Passengers check in their suitcases, which are automatically transported away by conveyer belts; moving walkways and escalators run for hours without a break – thousands of gear units rattle away at the major airports. The power consumption is tremendous, in the range of several gigawatt hours per annum.
A substantial amount of this is lost through friction. In wind turbines and in cars, too, a percentage of the energy is spent on friction – reducing the efficiency factor accordingly. Novel lubricants that almost eliminate the effect of friction could be the answer. Once they have been set in motion, the bearings run and run and run.
But what makes the new lubricant different from the oils that were used to lubricate bearings until now? “This lubricant is made from liquid crystals like the ones we know from flat-screen monitors,” explains Dr. Andreas Kailer, head of department at the Fraunhofer Institute for Mechanics of Materials IWM in Freiburg. “In contrast to normal liquids, the molecules in liquid crystals have a certain orientation – you might compare them to matches with their heads all pointing in the same direction.”

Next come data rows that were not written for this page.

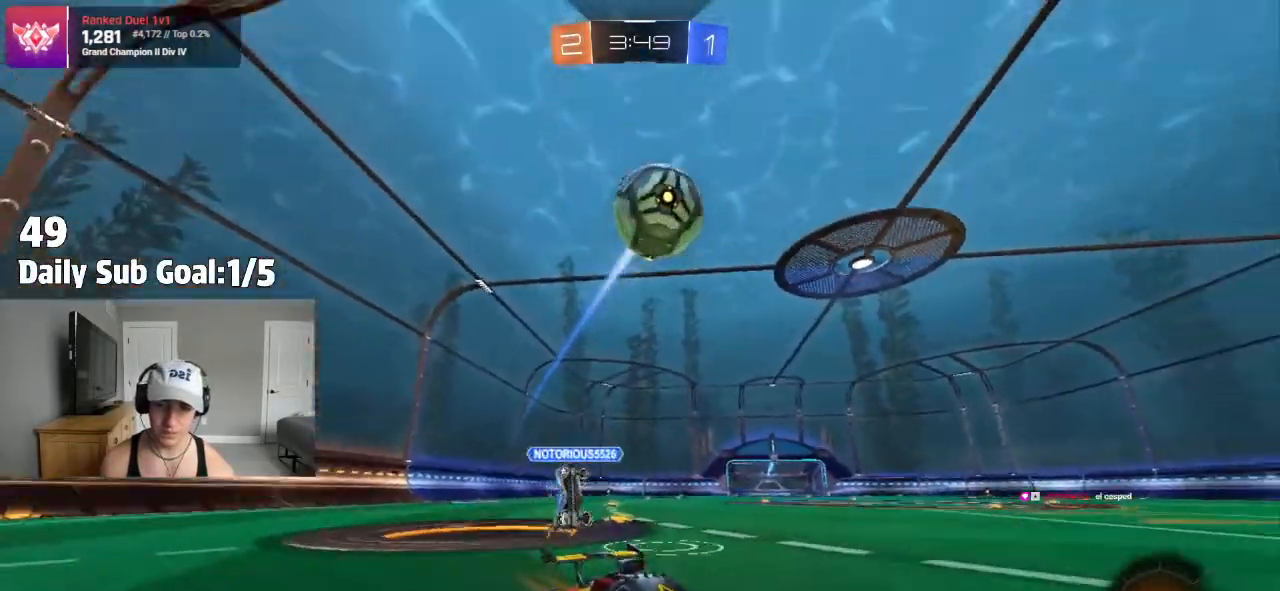
{"dt_ms": 500, "buttons": ["TRIANGLE", "R2"], "left_stick": "center", "right_stick": "center", "events": [[150, "TRIANGLE", "down"], [150, "left_stick", "right"], [267, "TRIANGLE", "up"], [367, "left_stick", "center"], [500, "TRIANGLE", "down"]]}
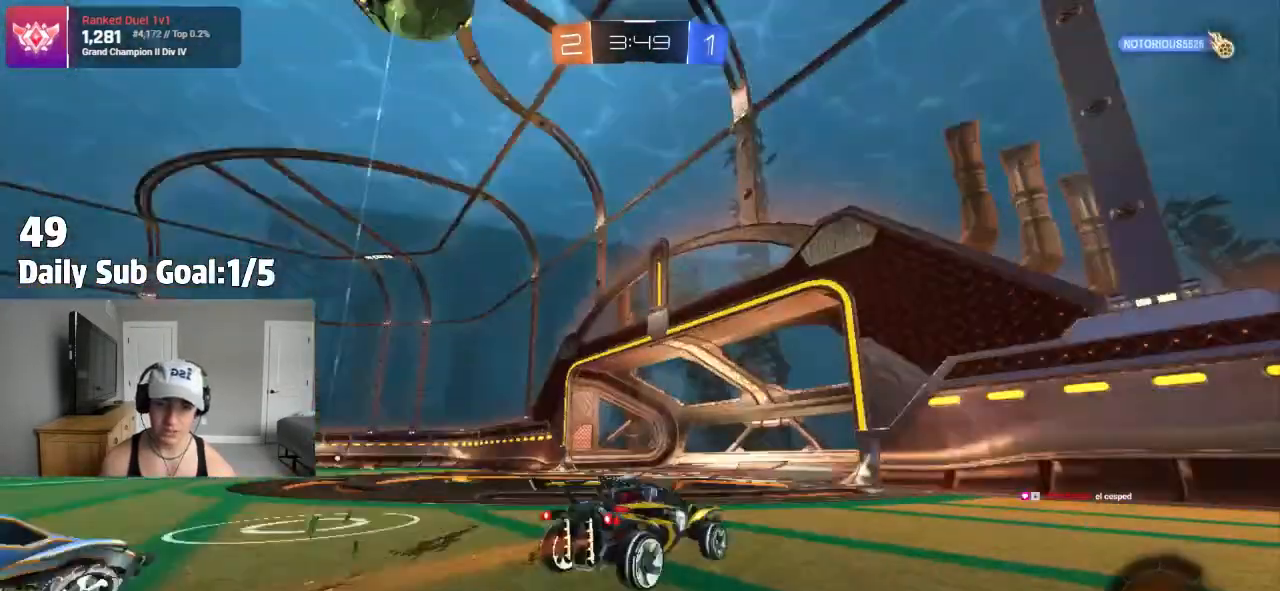
{"dt_ms": 500, "buttons": ["R2"], "left_stick": "left", "right_stick": "center", "events": [[150, "left_stick", "left"], [183, "TRIANGLE", "up"], [433, "left_stick", "center"], [483, "left_stick", "left"]]}
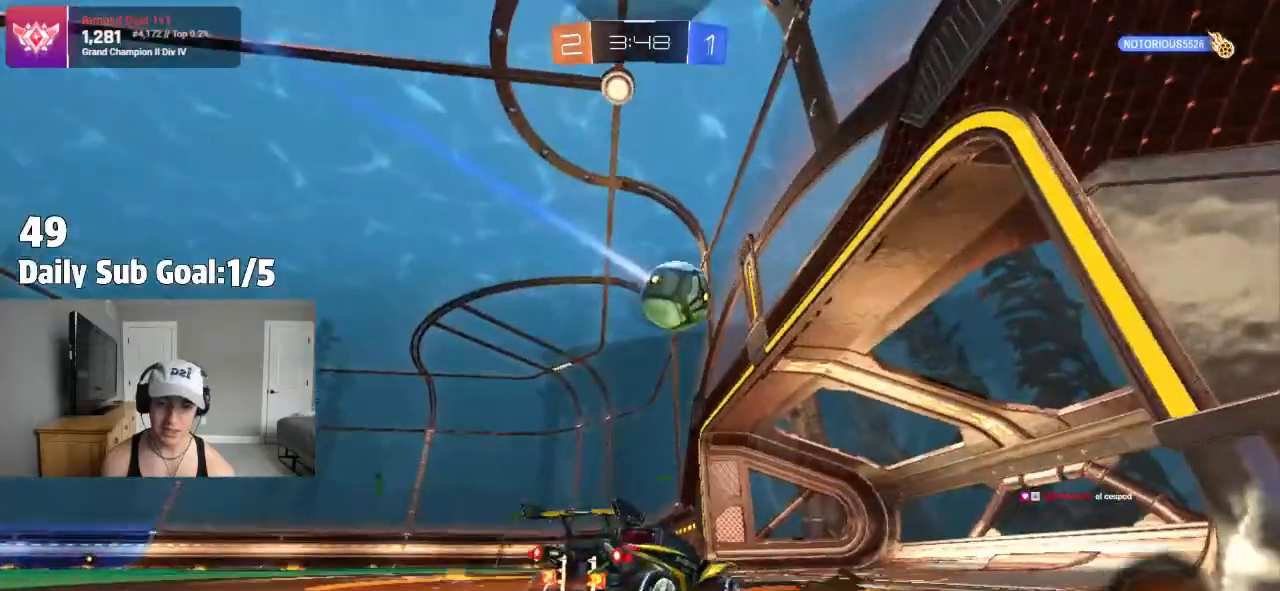
{"dt_ms": 500, "buttons": ["R2"], "left_stick": "center", "right_stick": "center", "events": [[500, "left_stick", "center"]]}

In a joint project with the Fraunhofer Institute for Applied Polymer Research IAP in Potsdam and the Mainz-based company Nematel, the IWM researchers are investigating which liquid crystals are most suitable for use as lubricants, and under what conditions. Their testing unit exerts a certain amount of force on a clamped metal cylinder that is moved back and forth over a supporting contact surface. With which lubricant does the machine require the smallest amount of energy to move the metal cylinder?
While the friction hardly changes when using conventional oil, it drops to almost zero after a while when liquid crystals are used. The time that this takes depends primarily on the pressure with which the moving cylinder is pressed against the contact surface. If you were to compare it to a toboggan, it would correspond to the weight of the child sitting on it. “Liquid crystals have not been suitable as a lubricant for ball bearings until now, as the contact pressure is too high – the friction does not drop far enough.
“For slide bearings, on the other hand, liquid crystals are the perfect solution,” says Kailer. Since liquid crystals have been produced mainly for monitors up to now, they have to be ultra-pure – which makes them very expensive. So the researchers now plan to simplify the synthesis process, since less pure substances are also suitable as lubricants,. “We hope to be able to market a liquid crystal lubricant in three to five years’ time,” says Kailer.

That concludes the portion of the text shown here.